Ore with 62 per cent content delivered to Qingdao rose 9.9 per cent, the most since at least 2009, to $US48.99 a dry metric ton on Thursday. It plunged 10 per cent to $US44.59 a day earlier, the lowest in data going back to May 2009, according to data from Metal Bulletin Ltd. Compared with annual benchmarks that iron ore was traded through until the past several years, that would be the lowest since 2005, according to Clarkson Plc.

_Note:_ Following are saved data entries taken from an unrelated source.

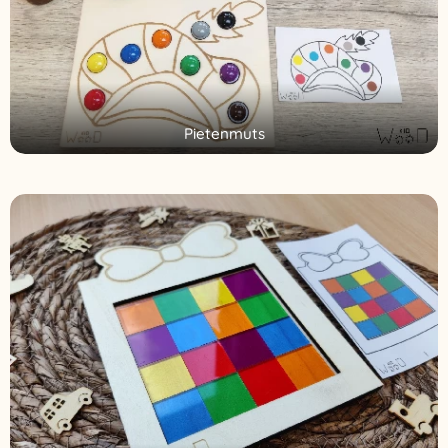
Pietenmuts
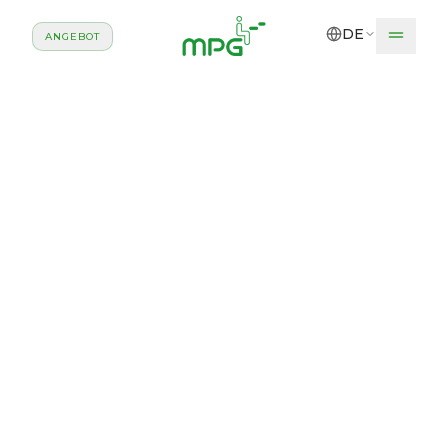
Zum Hauptinhalt springen
DE
ANGEBOT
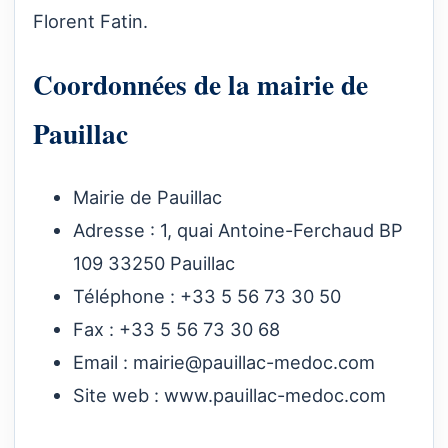
Florent Fatin.
Coordonnées de la mairie de
Pauillac
Mairie de Pauillac
Adresse : 1, quai Antoine-Ferchaud BP
109 33250 Pauillac
Téléphone : +33 5 56 73 30 50
Fax : +33 5 56 73 30 68
Email :
mairie@pauillac-medoc.com
Site web :
www.pauillac-medoc.com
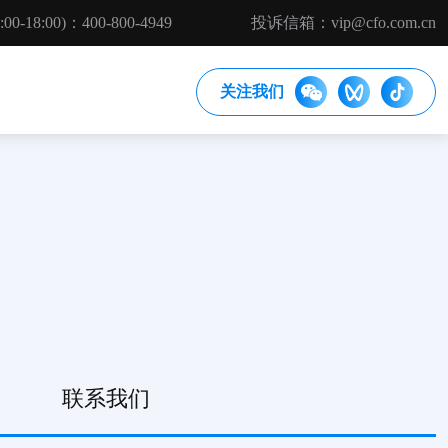
18:00)：400-800-4949
投诉信箱：vip@cfo.com.cn
关注我们
联系我们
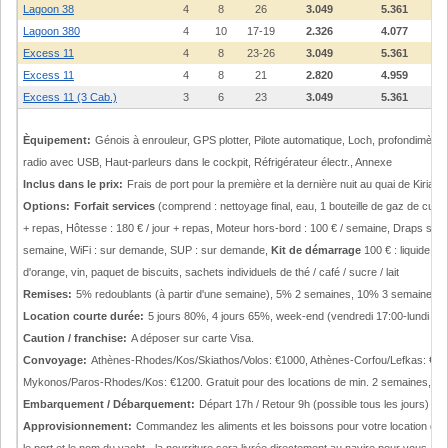
Lagoon 38
4
8
26
3.049
5.361
Lagoon 380
4
10
17-19
2.326
4.077
Excess 11
4
8
23-26
3.049
5.361
Excess 11
4
8
21
2.820
4.959
Excess 11 (3 Cab.)
3
6
23
3.049
5.361
Èquipement:
Génois à enrouleur, GPS plotter, Pilote automatique, Loch, profondimètre
radio avec USB, Haut-parleurs dans le cockpit, Réfrigérateur électr., Annexe
Inclus dans le prix:
Frais de port pour la première et la dernière nuit au quai de Kiriaco
Options:
Forfait services
(comprend : nettoyage final, eau, 1 bouteille de gaz de cuisine
+ repas, Hôtesse : 180 € / jour + repas, Moteur hors-bord : 100 € / semaine, Draps suppl
semaine, WiFi : sur demande, SUP : sur demande,
Kit de démarrage
100 € : liquide vai
d'orange, vin, paquet de biscuits, sachets individuels de thé / café / sucre / lait
Remises:
5% redoublants (à partir d'une semaine), 5% 2 semaines, 10% 3 semaines,
Location courte durée:
5 jours 80%, 4 jours 65%, week-end (vendredi 17:00-lundi 09:
Caution / franchise:
A déposer sur carte Visa.
Convoyage:
Athènes-Rhodes/Kos/Skiathos/Volos: €1000, Athènes-Corfou/Lefkas: €1
Mykonos/Paros-Rhodes/Kos: €1200. Gratuit pour des locations de min. 2 semaines, exce
Embarquement / Débarquement:
Départ 17h / Retour 9h (possible tous les jours) Re
Approvisionnement:
Commandez les aliments et les boissons pour votre location de 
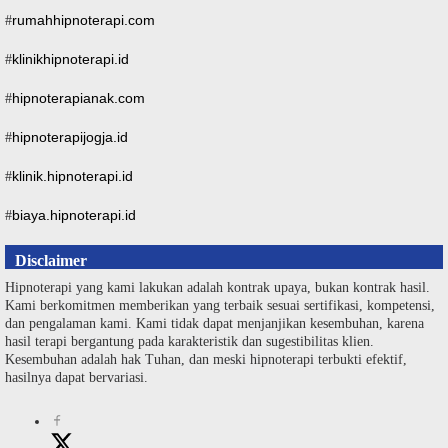
rumahhipnoterapi.com
#
klinikhipnoterapi.id
#
hipnoterapianak.com
#
hipnoterapijogja.id
#
klinik.hipnoterapi.id
#
biaya.hipnoterapi.id
#
Disclaimer
Hipnoterapi yang kami lakukan adalah kontrak upaya, bukan kontrak hasil.
Kami berkomitmen memberikan yang terbaik sesuai sertifikasi, kompetensi,
dan pengalaman kami. Kami tidak dapat menjanjikan kesembuhan, karena
hasil terapi bergantung pada karakteristik dan sugestibilitas klien.
Kesembuhan adalah hak Tuhan, dan meski hipnoterapi terbukti efektif,
hasilnya dapat bervariasi.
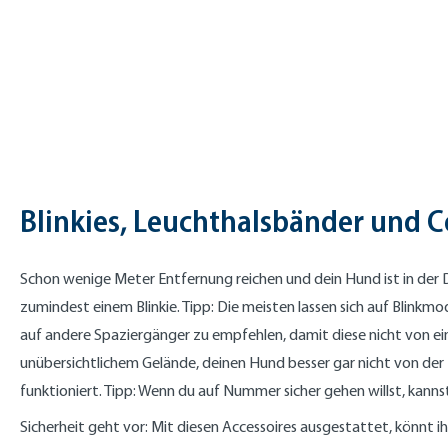
Blinkies, Leuchthalsbänder und C
Schon wenige Meter Entfernung reichen und dein Hund ist in der D
zumindest einem Blinkie. Tipp: Die meisten lassen sich auf Blinkm
auf andere Spaziergänger zu empfehlen, damit diese nicht von ei
unübersichtlichem Gelände, deinen Hund besser gar nicht von der 
funktioniert. Tipp: Wenn du auf Nummer sicher gehen willst, kann
Sicherheit geht vor: Mit diesen Accessoires ausgestattet, könnt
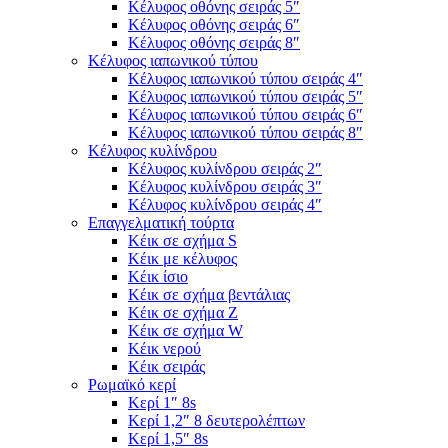
Κέλυφος οθόνης σειράς 5″
Κέλυφος οθόνης σειράς 6″
Κέλυφος οθόνης σειράς 8″
Κέλυφος ιαπωνικού τύπου
Κέλυφος ιαπωνικού τύπου σειράς 4″
Κέλυφος ιαπωνικού τύπου σειράς 5″
Κέλυφος ιαπωνικού τύπου σειράς 6″
Κέλυφος ιαπωνικού τύπου σειράς 8″
Κέλυφος κυλίνδρου
Κέλυφος κυλίνδρου σειράς 2″
Κέλυφος κυλίνδρου σειράς 3″
Κέλυφος κυλίνδρου σειράς 4″
Επαγγελματική τούρτα
Κέικ σε σχήμα S
Κέικ με κέλυφος
Κέικ ίσιο
Κέικ σε σχήμα βεντάλιας
Κέικ σε σχήμα Ζ
Κέικ σε σχήμα W
Κέικ νερού
Κέικ σειράς
Ρωμαϊκό κερί
Κερί 1″ 8s
Κερί 1,2″ 8 δευτερολέπτων
Κερί 1,5″ 8s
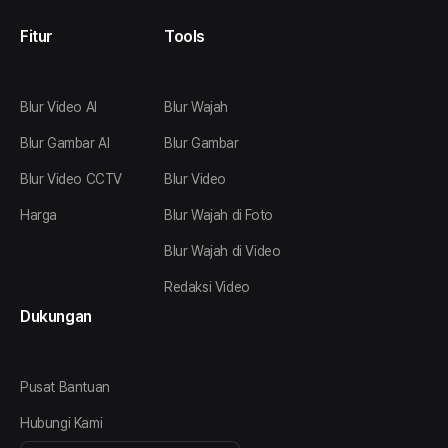
Fitur
Tools
Blur Video AI
Blur Wajah
Blur Gambar AI
Blur Gambar
Blur Video CCTV
Blur Video
Harga
Blur Wajah di Foto
Blur Wajah di Video
Redaksi Video
Dukungan
Pusat Bantuan
Hubungi Kami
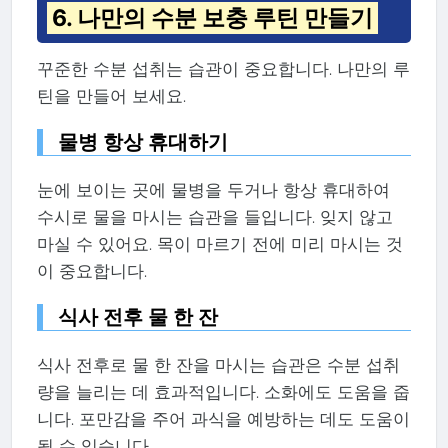
6. 나만의 수분 보충 루틴 만들기
꾸준한 수분 섭취는 습관이 중요합니다. 나만의 루
틴을 만들어 보세요.
물병 항상 휴대하기
눈에 보이는 곳에 물병을 두거나 항상 휴대하여
수시로 물을 마시는 습관을 들입니다. 잊지 않고
마실 수 있어요. 목이 마르기 전에 미리 마시는 것
이 중요합니다.
식사 전후 물 한 잔
식사 전후로 물 한 잔을 마시는 습관은 수분 섭취
량을 늘리는 데 효과적입니다. 소화에도 도움을 줍
니다. 포만감을 주어 과식을 예방하는 데도 도움이
될 수 있습니다.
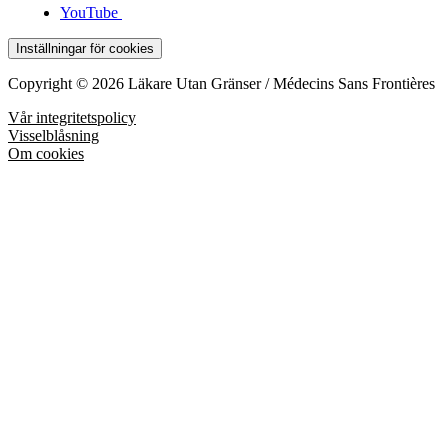
YouTube
Inställningar för cookies
Copyright © 2026 Läkare Utan Gränser / Médecins Sans Frontières
Vår integritetspolicy
Visselblåsning
Om cookies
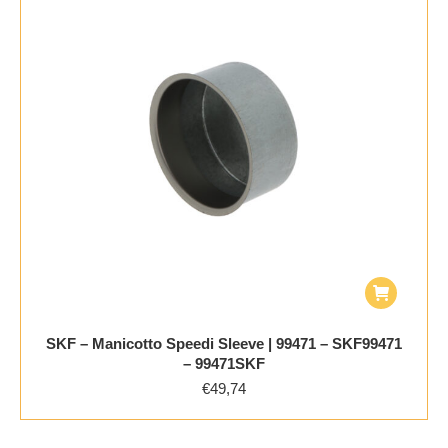
SKF – Manicotto Speedi Sleeve | 99471 – SKF99471
– 99471SKF
€
49,74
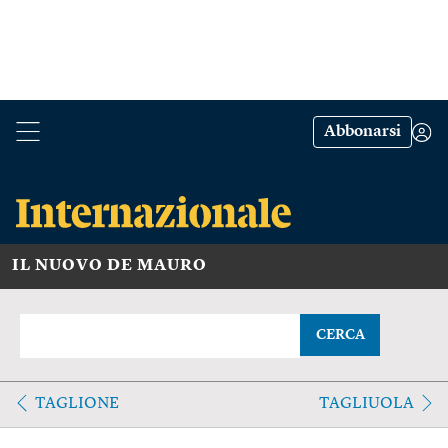
Abbonarsi
IL NUOVO DE MAURO
CERCA
TAGLIONE
TAGLIUOLA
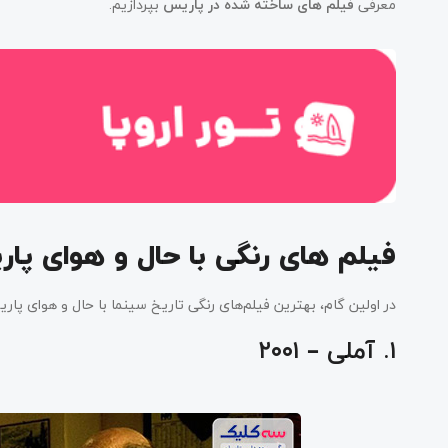
معرفی
فیلم های ساخته شده در پاریس
بپردازیم.
فیلم های رنگی با حال و هوای پا
در اولین گام، بهترین فیلم‌های رنگی تاریخ سینما با حال و هوای پار
۱. آملی – ۲۰۰۱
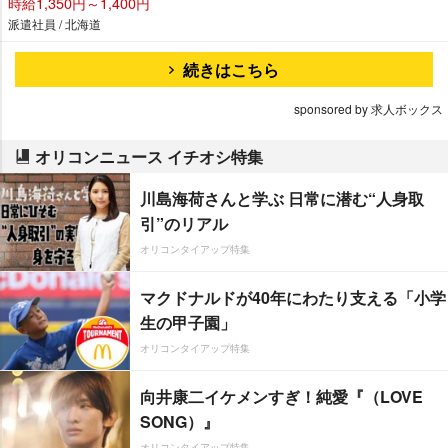
時給1,350円～1,400円
派遣社員 / 北海道
続きはこちら
sponsored by 求人ボックス
オリコンニュース イチオシ特集
川島海荷さんと学ぶ 日常に潜む“人身取
引”のリアル
オリコンタイアップ特集
マクドナルドが40年にわたり支える「小学
生の甲子園」
オリコンタイアップ特集
向井康二イケメンすぎ！純愛『（LOVE
SONG）』
オリコンタイアップ特集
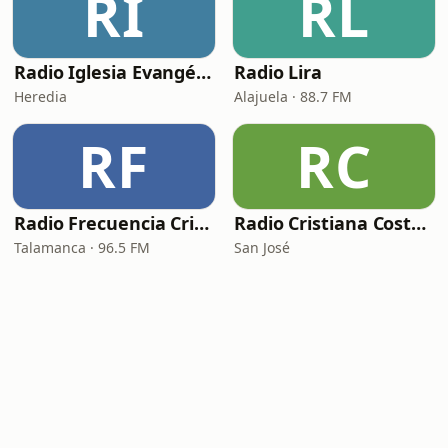
RI
RL
Radio Iglesia Evangélica Dios Te Ama
Radio Lira
Heredia
Alajuela · 88.7 FM
RF
RC
Radio Frecuencia Cristiana
Radio Cristiana Costa Rica
Talamanca · 96.5 FM
San José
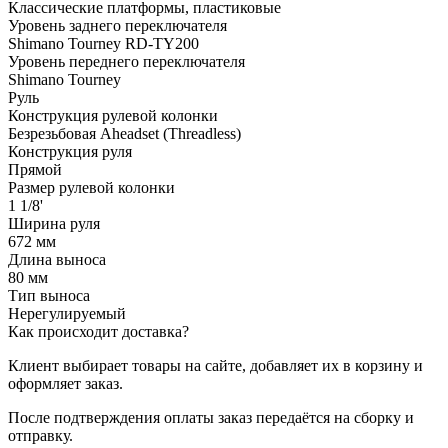
Классические платформы, пластиковые
Уровень заднего переключателя
Shimano Tourney RD-TY200
Уровень переднего переключателя
Shimano Tourney
Руль
Конструкция рулевой колонки
Безрезьбовая Aheadset (Threadless)
Конструкция руля
Прямой
Размер рулевой колонки
1 1/8'
Ширина руля
672 мм
Длина выноса
80 мм
Тип выноса
Нерегулируемый
Как происходит доставка?
Клиент выбирает товары на сайте, добавляет их в корзину и
оформляет заказ.
После подтверждения оплаты заказ передаётся на сборку и
отправку.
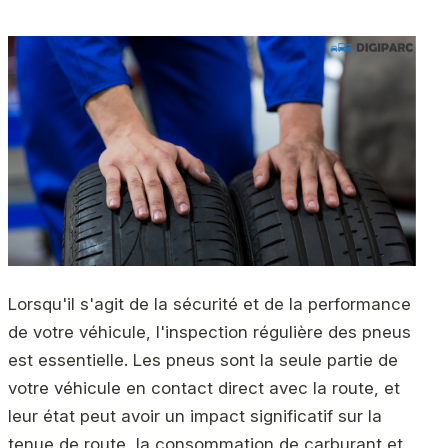
Lorsqu'il s'agit de la sécurité et de la performance
de votre véhicule, l'inspection régulière des pneus
est essentielle. Les pneus sont la seule partie de
votre véhicule en contact direct avec la route, et
leur état peut avoir un impact significatif sur la
tenue de route, la consommation de carburant et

Iron ore had plummeted as China's equity-market rout prompted investors to shun risky assets, including commodities, amplifying concern that supplies from Rio Tinto Group and Vale are surging amid faltering demand. Share markets in China jumped on Thursday, along with copper and nickel. Citigroup said that Wednesday's selloff was triggered by the stock retreat, and wasn't reflective of a deterioration in economic growth or commodity demand, even as it forecast lower iron ore prices.
"It has to bounce," Atlas Iron Managing Director David Flanagan said in an interview in Melbourne on Thursday before the price data was released. "It's not so much a reflection of the physical trade any more, it's about confidence and fear and happiness about the future."
Atlas, which closed and then reopened its mines this year as iron ore seesawed between bear and bull markets, is prepared to halt its mines again, said Flanagan. As Atlas sells some of its output forward, the company's new point for suspension may be under $US40 a ton on a realised basis, he said.
Stocks in Shanghai rallied by the most since 2009, ending 5.8 per cent higher, as the government battled to restore confidence. Officials have unveiled market-boosting measures almost every night over the past two weeks to reverse the rout.
The Bloomberg Commodities Index of 22 raw materials rose 1.1 per cent, extending a rebound from a three-month low set Tuesday, while copper increased 1.2 per cent in London.
Producers' shares also gained on Thursday. Rio rose 1.7 per cent to 2527.50 pence by 4.06pm in London, rebounding from the lowest since 2009. BHP Billiton climbed 1.8 per cent and Anglo American advanced 1.8 per cent.
"The scale of iron ore's decline was driven more by the stock frenzy than fundamentals," Xu Huimin, an analyst at Huatai Great Wall Futures in Shanghai, said Thursday before the price data. "That doesn't change the outlook for iron ore, which is still poor. It has room to fall further," she said, predicting prices will average $US45 in the second half.
Iron ore may extend a drop into the $US30s this year as supplies increase and steel demand in China shrinks, according to Andy Xie, an independent economist. The slump in China's stock markets, which showed a speculative bubble was bursting, was accelerating declines, said Xie.
"China's steel production is actually declining, that's the reality," said Xie, a former Asia-Pacific chief economist at Morgan Stanley. "All the high-cost guys have to shut down for this market to stop falling."